There are 1 best solutions below

1
trincot On

Both your implementations use a stack. The first uses the callstack, while the other uses an explicit stack. There are several differences that impact performance:

  1. The call stack is managed implicitly, using compiled code (CPython), which gives an advantage over a stack that must be managed with Python code (extend, pop)

  2. The second implementation does not translate the recursive pattern 1-to-1. It populates the stack in advance for what needs to be visited after the first child's subtree has been visited, meaning the stack footprint could be larger than in the recursive version.
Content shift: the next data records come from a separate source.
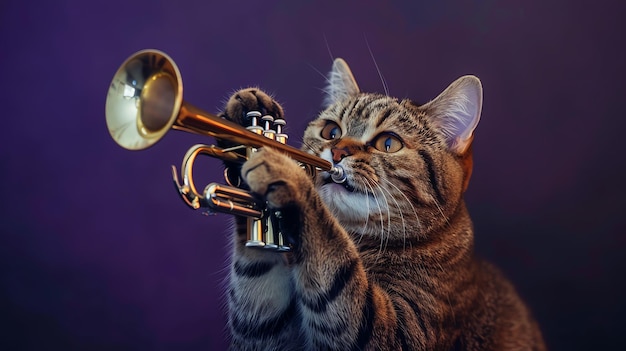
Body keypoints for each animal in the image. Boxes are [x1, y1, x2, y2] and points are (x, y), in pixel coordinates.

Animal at [218, 59, 540, 350]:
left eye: (388, 143)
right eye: (331, 132)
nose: (337, 151)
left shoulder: (399, 331)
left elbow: (336, 265)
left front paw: (285, 171)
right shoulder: (268, 333)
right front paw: (249, 115)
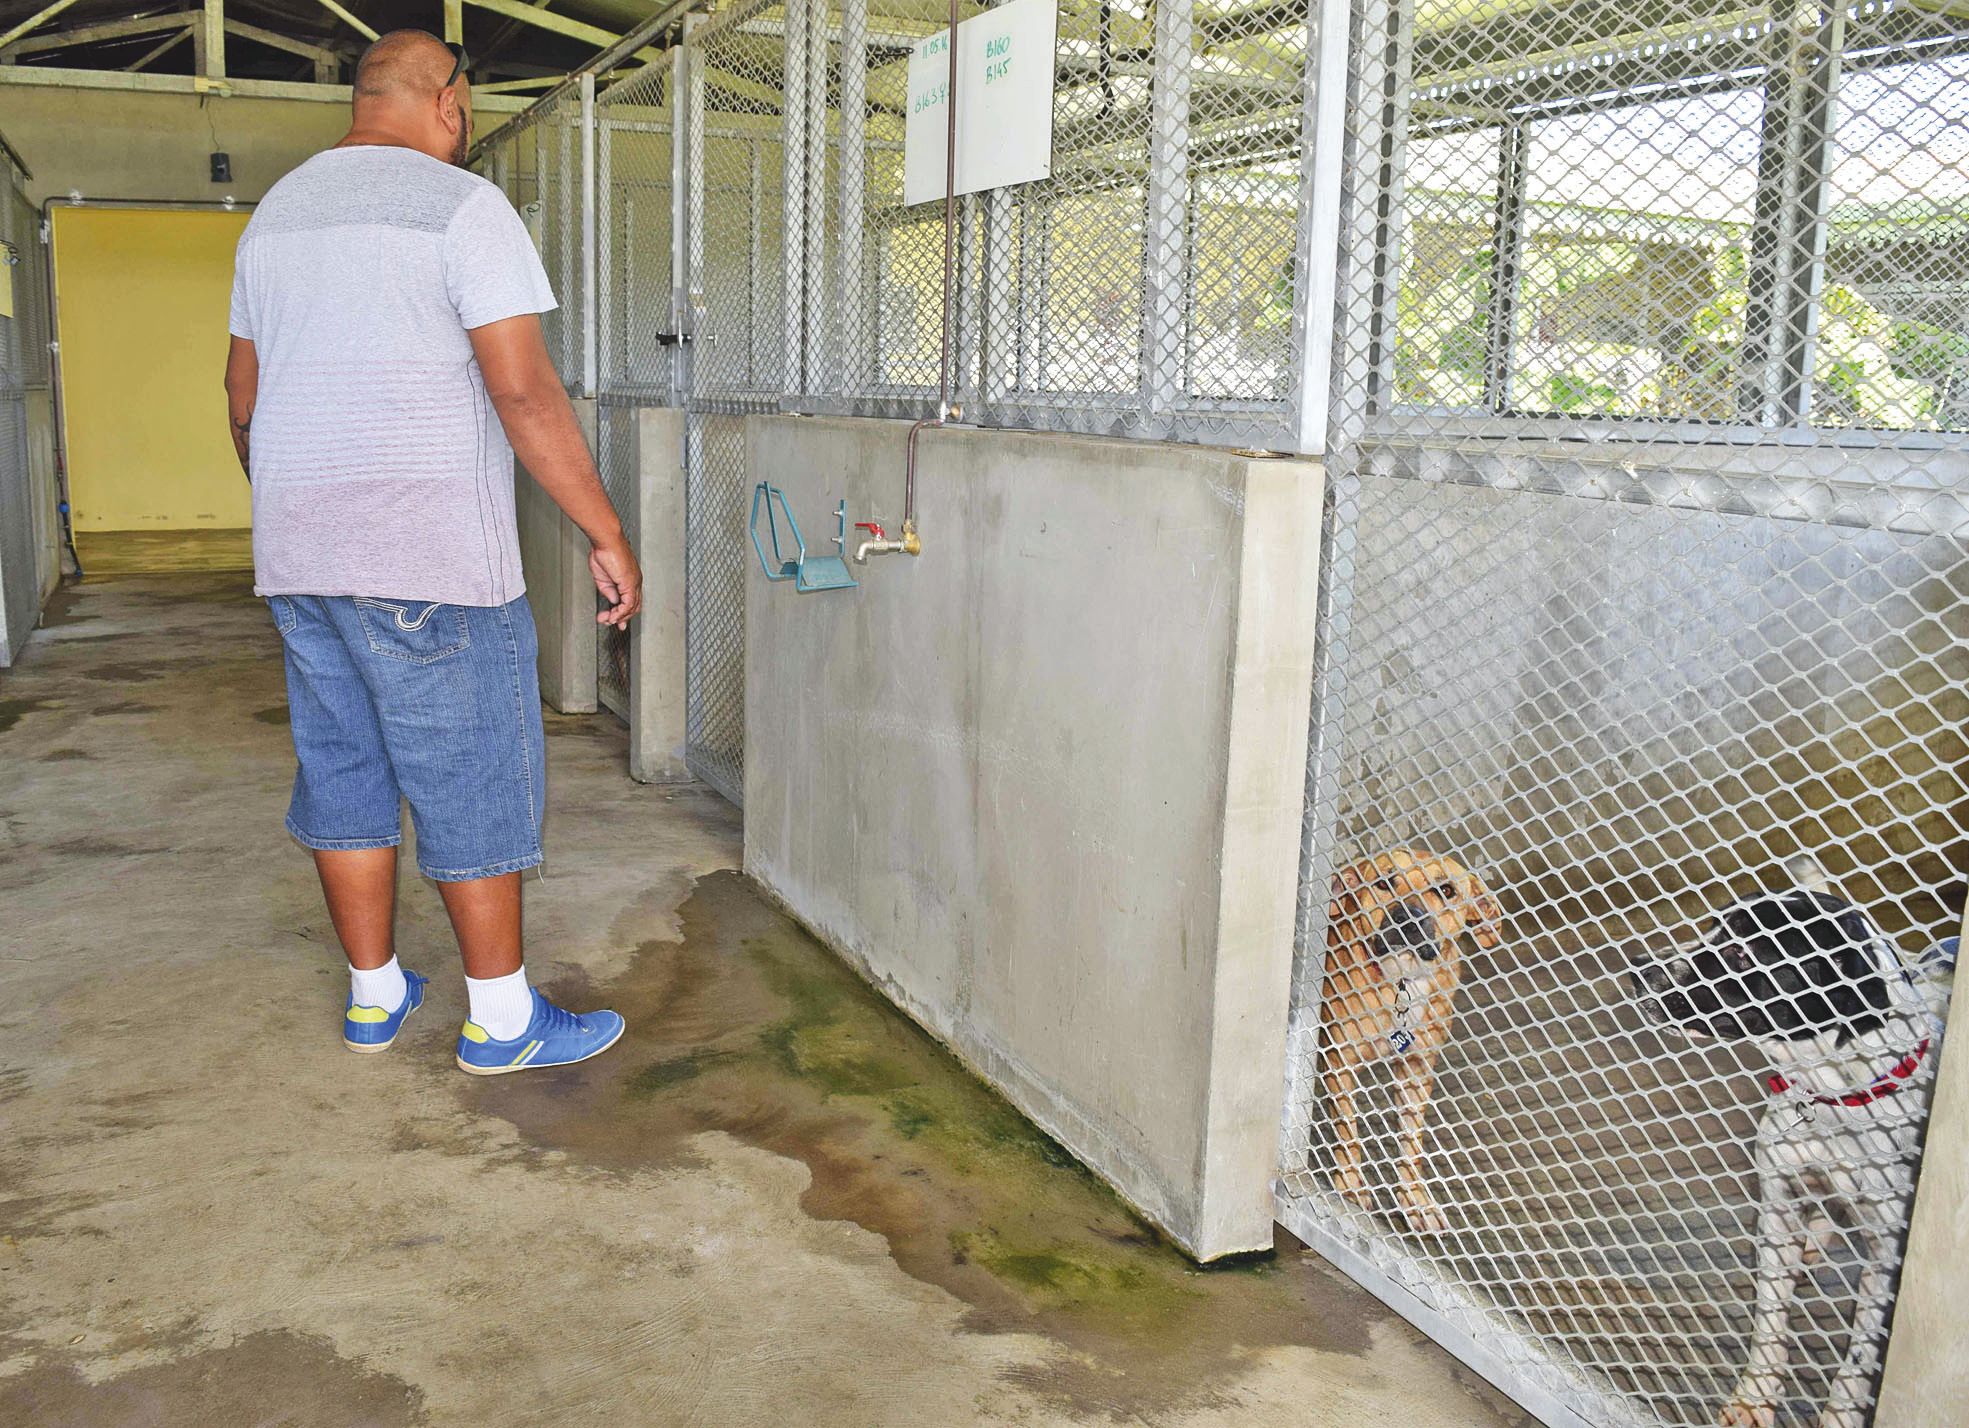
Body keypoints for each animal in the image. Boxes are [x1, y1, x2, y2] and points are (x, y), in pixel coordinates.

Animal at [1323, 850, 1504, 1229]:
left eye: (1446, 889)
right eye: (1384, 881)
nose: (1409, 916)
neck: (1402, 982)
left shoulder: (1418, 1070)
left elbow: (1412, 1141)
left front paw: (1414, 1199)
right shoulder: (1340, 1059)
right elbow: (1349, 1131)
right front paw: (1350, 1184)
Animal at [1630, 858, 1953, 1426]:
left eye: (1742, 952)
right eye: (1714, 926)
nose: (1639, 968)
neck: (1831, 1099)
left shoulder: (1889, 1257)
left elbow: (1861, 1353)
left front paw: (1842, 1415)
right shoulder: (1779, 1203)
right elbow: (1769, 1319)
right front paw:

Besides the overhead of the reversed iterator, we need to take into account that memory allocation also costs time.

We cannot do much about the first point, so it is not expected to do better with a stack-based iterative implementation. Still, to tackle the second point, we could try to write an iterative version that more closely mimics the recursive version:

def itr_dfs2(graph, start):
    visited = set()
    stack = deque()
    current = iter([start])
    try:
        while True:
            for node in current:
                if node not in visited:
                    visited.add(node)
                    stack.append(current)
                    current = iter(graph[node])
                    break
            else:
                current = stack.pop()
    except IndexError:
        pass

Here the stack consists of iterators, not nodes. This more closely resembles the recursive implementation, where the state of the for loop iterations are part of the stack frame, and these loops get resumed one a recursive call comes back to it.
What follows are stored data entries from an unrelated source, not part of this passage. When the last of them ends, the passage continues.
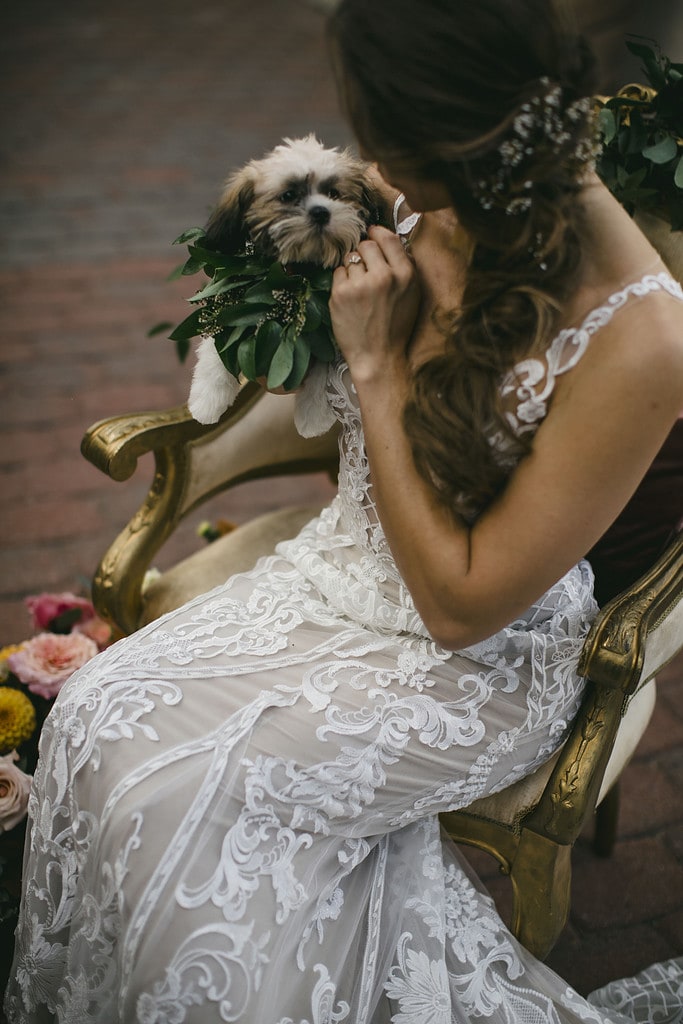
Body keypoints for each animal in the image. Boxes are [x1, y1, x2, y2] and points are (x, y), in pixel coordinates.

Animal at [187, 133, 389, 432]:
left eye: (334, 193)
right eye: (289, 195)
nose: (321, 212)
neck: (297, 272)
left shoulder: (325, 321)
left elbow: (323, 364)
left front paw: (313, 415)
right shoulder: (233, 303)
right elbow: (218, 342)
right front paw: (208, 399)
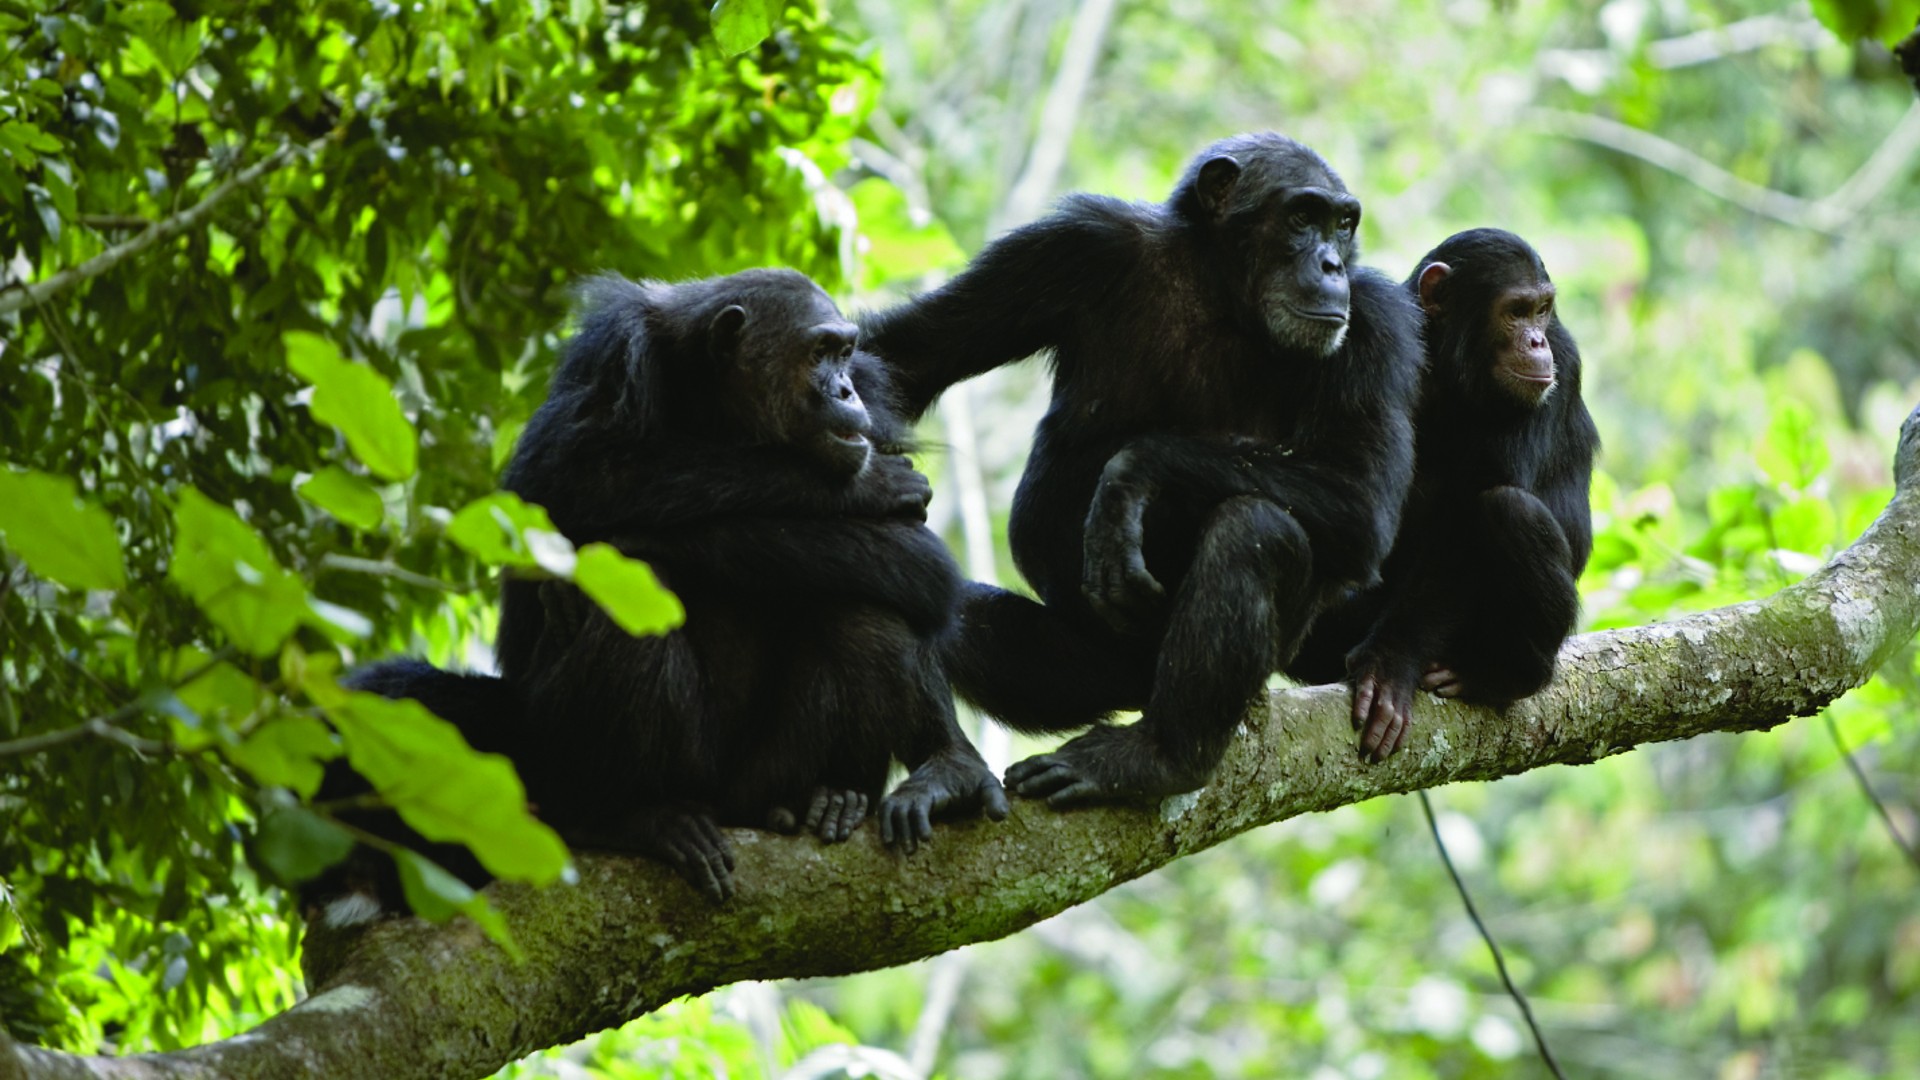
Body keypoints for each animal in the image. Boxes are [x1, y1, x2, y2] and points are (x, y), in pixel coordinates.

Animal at [856, 130, 1428, 799]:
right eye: (1302, 217)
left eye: (1342, 224)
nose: (1332, 264)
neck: (1222, 290)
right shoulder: (1071, 245)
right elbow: (905, 358)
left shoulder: (1377, 324)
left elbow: (1361, 499)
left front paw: (1130, 476)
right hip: (1082, 669)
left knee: (1256, 530)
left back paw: (1158, 757)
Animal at [1297, 226, 1597, 757]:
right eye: (1516, 311)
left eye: (1542, 310)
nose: (1536, 340)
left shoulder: (1561, 359)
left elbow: (1467, 518)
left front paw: (1390, 663)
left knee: (1508, 510)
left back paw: (1505, 674)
To time your code it is better to make use of timeit and take the minimum of several measurements (using timeit.repeat) so to exclude a bit the effect of other load on the machine it runs on. So I changed the time measuring code to this:

import timeit

n = 10000
r = 5
t1 = min(timeit.repeat(lambda: rec_dfs(graph, 'A'), repeat=r, number=n))
t2 = min(timeit.repeat(lambda: itr_dfs(graph, 'A'), repeat=r, number=n))
t3 = min(timeit.repeat(lambda: itr_dfs2(graph, 'A'), repeat=r, number=n))
print(t1)
print(t2)
print(t3)

The results I got showed that t3 was often (but not always) somewhere between t1 and t2.